Recorded information:
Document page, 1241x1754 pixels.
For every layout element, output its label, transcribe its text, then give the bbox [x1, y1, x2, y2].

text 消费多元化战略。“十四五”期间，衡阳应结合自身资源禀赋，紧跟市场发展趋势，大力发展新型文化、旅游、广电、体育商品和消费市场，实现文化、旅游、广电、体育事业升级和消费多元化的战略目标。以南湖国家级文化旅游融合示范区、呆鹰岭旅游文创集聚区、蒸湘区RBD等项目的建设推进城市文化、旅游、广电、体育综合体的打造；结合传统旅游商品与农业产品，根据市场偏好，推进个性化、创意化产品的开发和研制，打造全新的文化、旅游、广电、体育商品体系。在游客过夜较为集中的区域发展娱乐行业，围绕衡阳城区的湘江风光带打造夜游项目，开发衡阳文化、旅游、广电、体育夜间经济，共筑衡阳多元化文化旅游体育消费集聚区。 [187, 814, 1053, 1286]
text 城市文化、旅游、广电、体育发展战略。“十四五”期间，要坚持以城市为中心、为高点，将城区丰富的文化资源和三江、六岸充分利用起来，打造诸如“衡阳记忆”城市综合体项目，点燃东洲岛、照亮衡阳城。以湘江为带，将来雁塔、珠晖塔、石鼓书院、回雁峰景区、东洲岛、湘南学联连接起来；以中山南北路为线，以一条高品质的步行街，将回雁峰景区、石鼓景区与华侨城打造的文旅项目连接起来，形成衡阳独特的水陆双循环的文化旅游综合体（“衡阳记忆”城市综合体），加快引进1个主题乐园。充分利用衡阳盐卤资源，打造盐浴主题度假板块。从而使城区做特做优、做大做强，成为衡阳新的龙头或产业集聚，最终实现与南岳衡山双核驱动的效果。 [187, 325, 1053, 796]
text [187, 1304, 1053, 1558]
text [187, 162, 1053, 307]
---
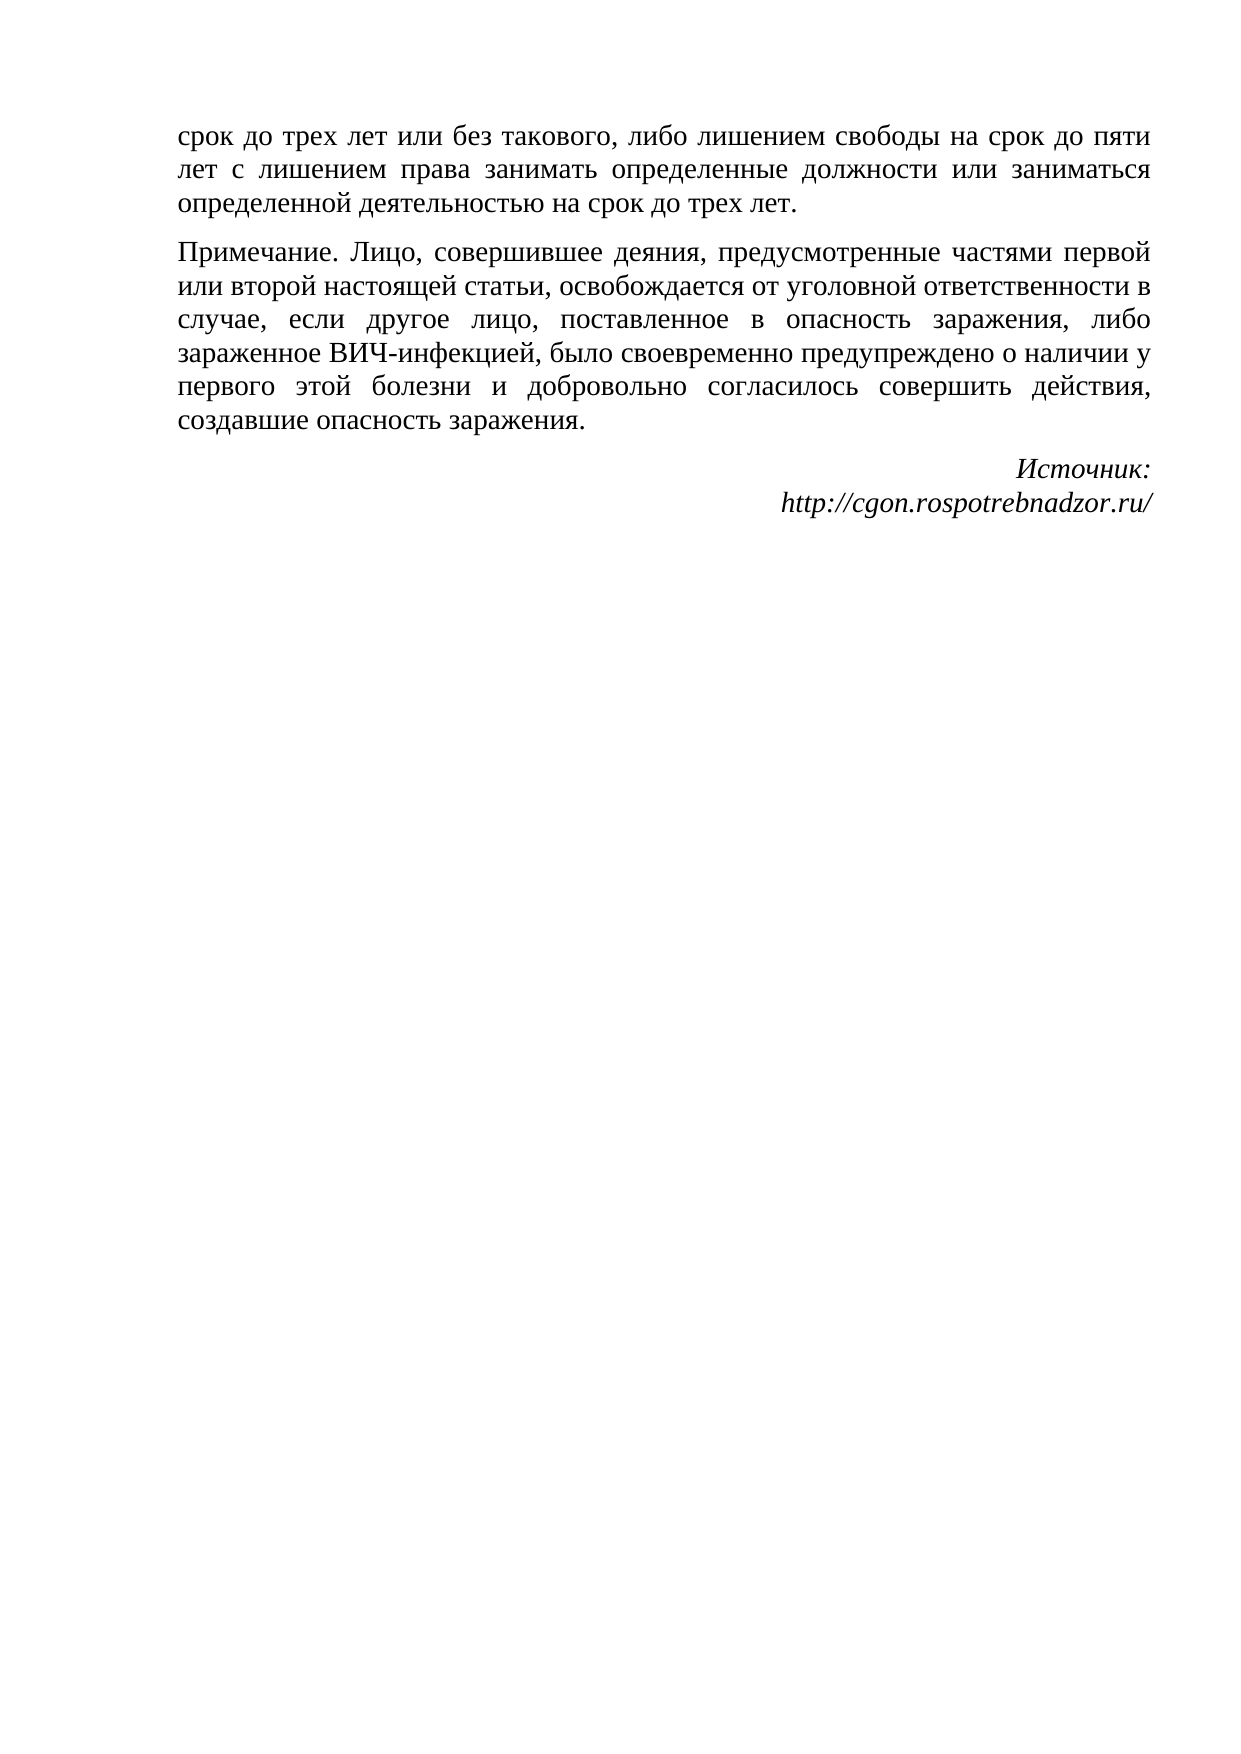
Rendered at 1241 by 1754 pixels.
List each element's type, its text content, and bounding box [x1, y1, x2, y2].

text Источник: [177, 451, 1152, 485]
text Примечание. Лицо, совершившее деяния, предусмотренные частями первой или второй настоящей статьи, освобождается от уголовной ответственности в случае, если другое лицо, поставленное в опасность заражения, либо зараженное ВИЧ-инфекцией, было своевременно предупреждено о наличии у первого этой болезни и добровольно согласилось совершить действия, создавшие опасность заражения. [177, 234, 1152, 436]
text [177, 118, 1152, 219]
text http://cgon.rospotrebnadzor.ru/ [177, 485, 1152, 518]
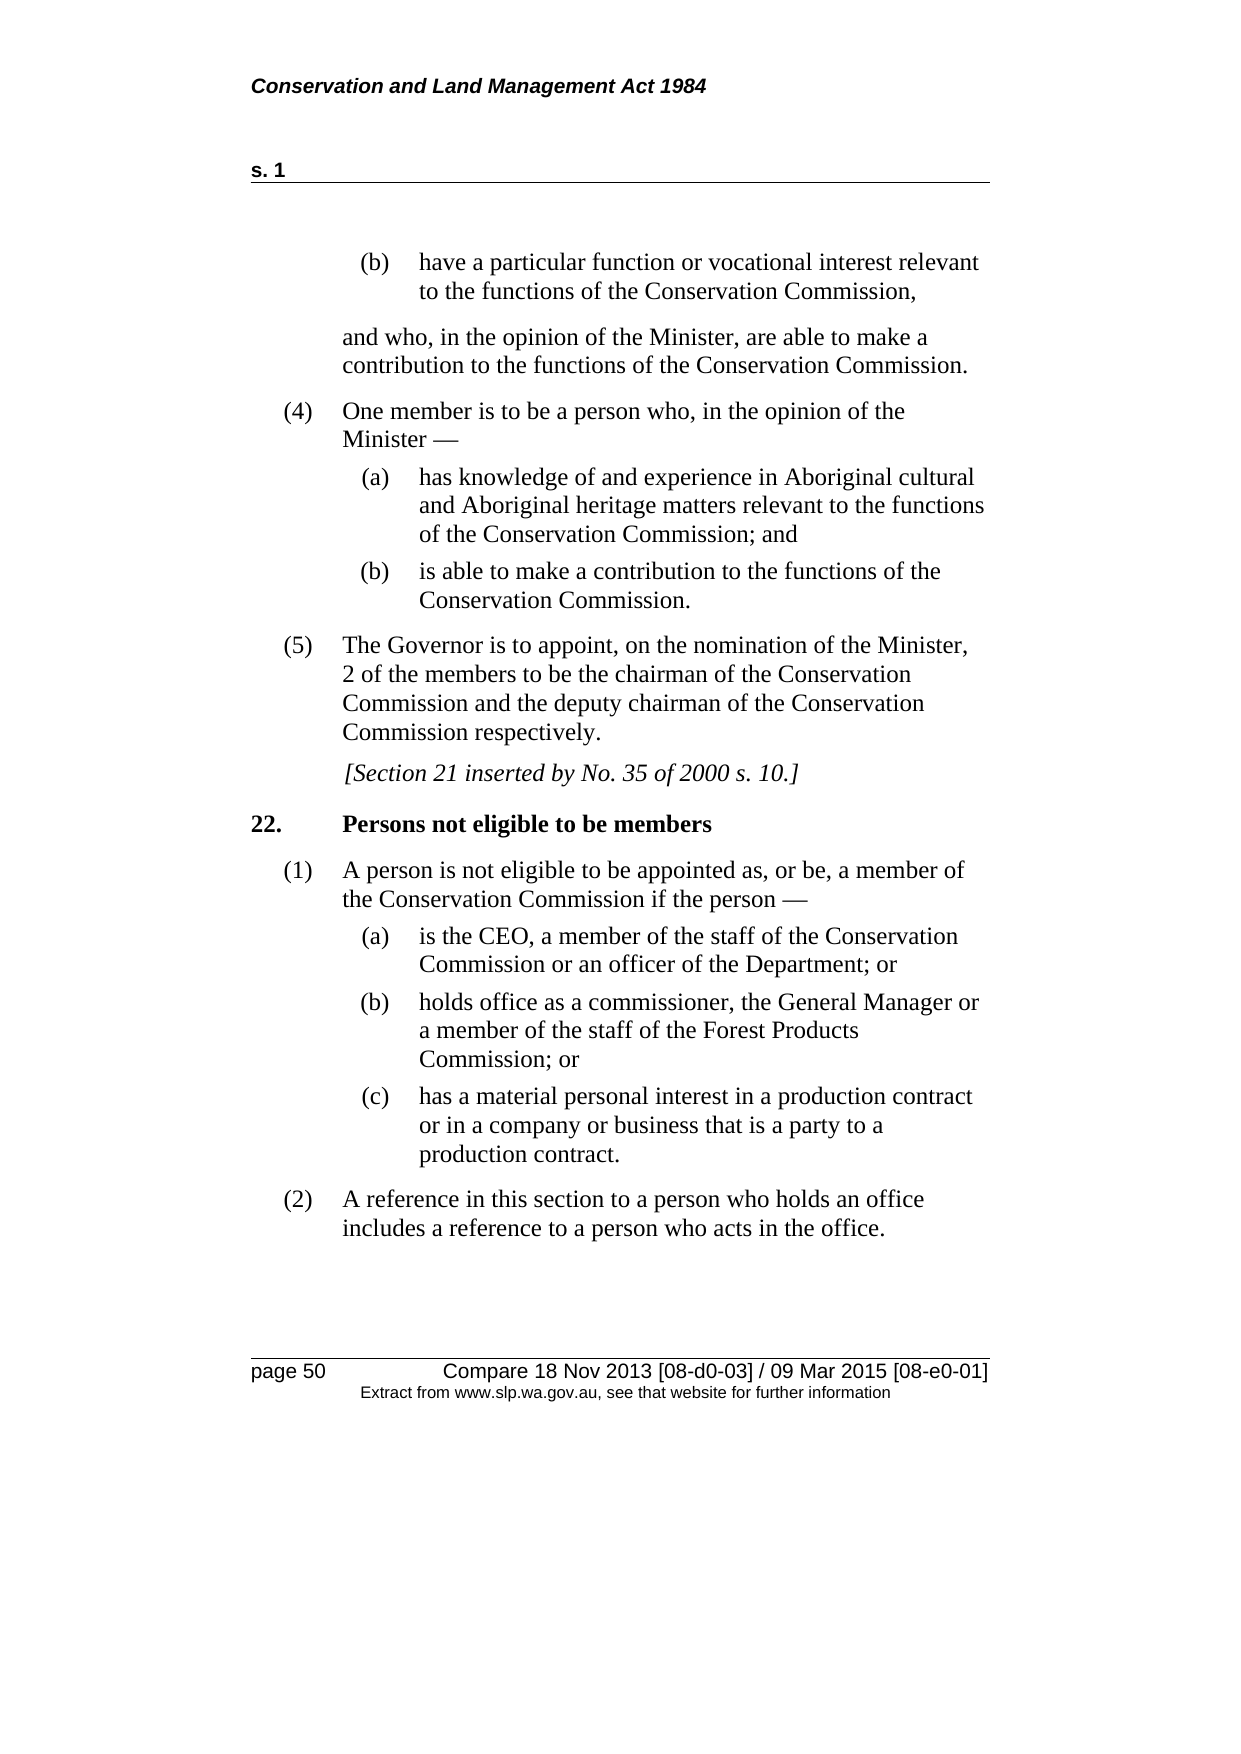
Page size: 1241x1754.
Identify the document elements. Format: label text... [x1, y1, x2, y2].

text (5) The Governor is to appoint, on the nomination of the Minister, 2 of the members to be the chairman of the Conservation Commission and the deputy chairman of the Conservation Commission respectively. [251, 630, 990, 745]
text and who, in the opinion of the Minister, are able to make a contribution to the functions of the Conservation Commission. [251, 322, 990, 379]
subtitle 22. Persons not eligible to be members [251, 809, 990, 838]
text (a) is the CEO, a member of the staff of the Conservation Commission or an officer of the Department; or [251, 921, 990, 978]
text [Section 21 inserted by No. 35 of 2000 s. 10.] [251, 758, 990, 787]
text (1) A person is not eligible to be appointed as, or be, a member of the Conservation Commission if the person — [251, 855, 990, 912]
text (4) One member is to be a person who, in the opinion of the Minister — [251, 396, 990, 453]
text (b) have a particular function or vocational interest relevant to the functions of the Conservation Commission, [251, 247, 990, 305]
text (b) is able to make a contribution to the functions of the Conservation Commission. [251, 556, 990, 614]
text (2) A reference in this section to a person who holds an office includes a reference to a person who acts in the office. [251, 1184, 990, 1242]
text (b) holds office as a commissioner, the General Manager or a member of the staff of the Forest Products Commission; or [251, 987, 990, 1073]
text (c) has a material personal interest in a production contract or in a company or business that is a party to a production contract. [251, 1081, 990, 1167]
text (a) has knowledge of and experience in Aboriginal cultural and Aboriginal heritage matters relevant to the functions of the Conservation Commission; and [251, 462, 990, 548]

What to do: Scan the entries above for the string "able" and copy each line containing it.

Reply:
text and who, in the opinion of the Minister, are able to make a contribution to the functions of the Conservation Commission. [251, 322, 990, 379]
text (b) is able to make a contribution to the functions of the Conservation Commission. [251, 556, 990, 614]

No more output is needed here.